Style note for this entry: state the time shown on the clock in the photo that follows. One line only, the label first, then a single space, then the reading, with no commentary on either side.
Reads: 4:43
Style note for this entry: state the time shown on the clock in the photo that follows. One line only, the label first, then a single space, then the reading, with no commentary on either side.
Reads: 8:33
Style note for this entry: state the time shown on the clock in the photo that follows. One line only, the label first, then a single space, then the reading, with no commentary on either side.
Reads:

________________________

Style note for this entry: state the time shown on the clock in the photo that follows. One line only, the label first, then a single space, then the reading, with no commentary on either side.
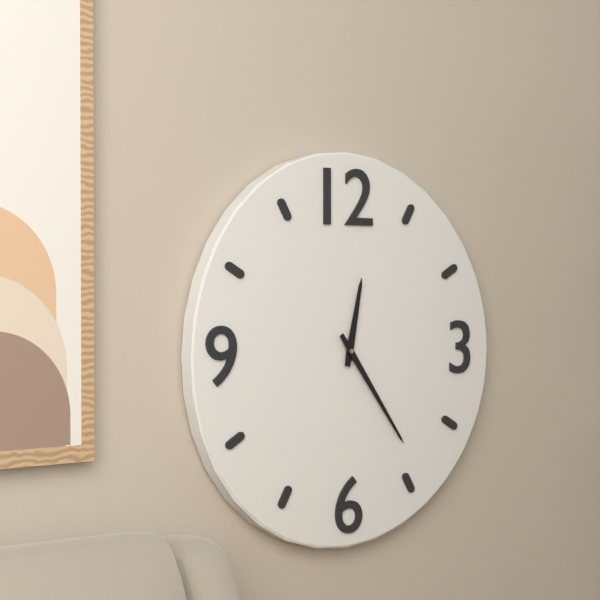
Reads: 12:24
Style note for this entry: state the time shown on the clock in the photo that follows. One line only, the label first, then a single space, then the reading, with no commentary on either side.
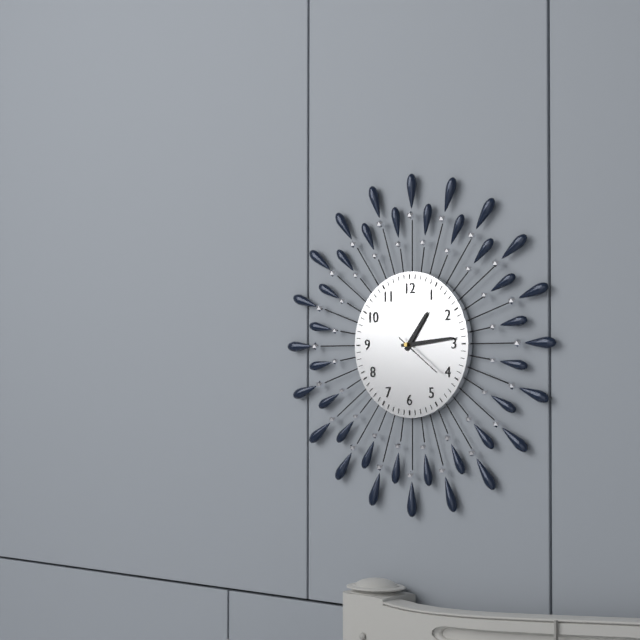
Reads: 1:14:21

________________________

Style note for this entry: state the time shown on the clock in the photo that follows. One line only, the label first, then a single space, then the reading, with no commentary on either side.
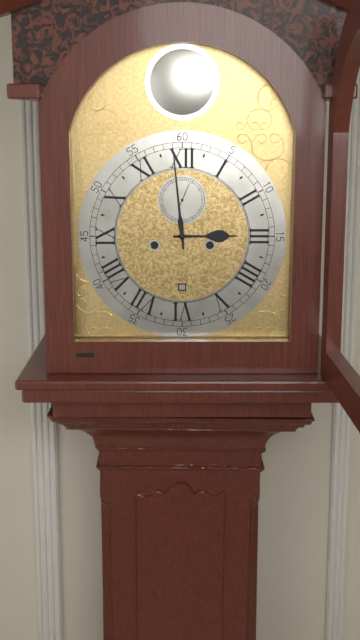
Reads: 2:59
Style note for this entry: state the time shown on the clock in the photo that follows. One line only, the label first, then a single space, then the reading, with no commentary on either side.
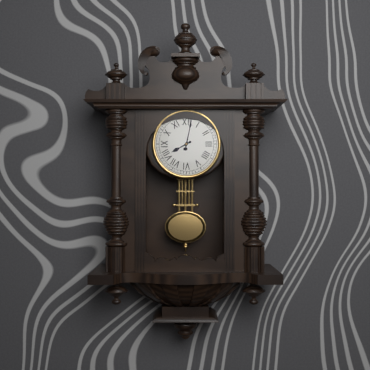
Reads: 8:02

________________________

Goal:
List every line of the records that contains the word "Reads", copying each line in full. Count a line only if its capital and small letters match.

Task answer:
Reads: 4:43
Reads: 8:33
Reads:
Reads: 12:24
Reads: 1:14:21
Reads: 2:59
Reads: 8:02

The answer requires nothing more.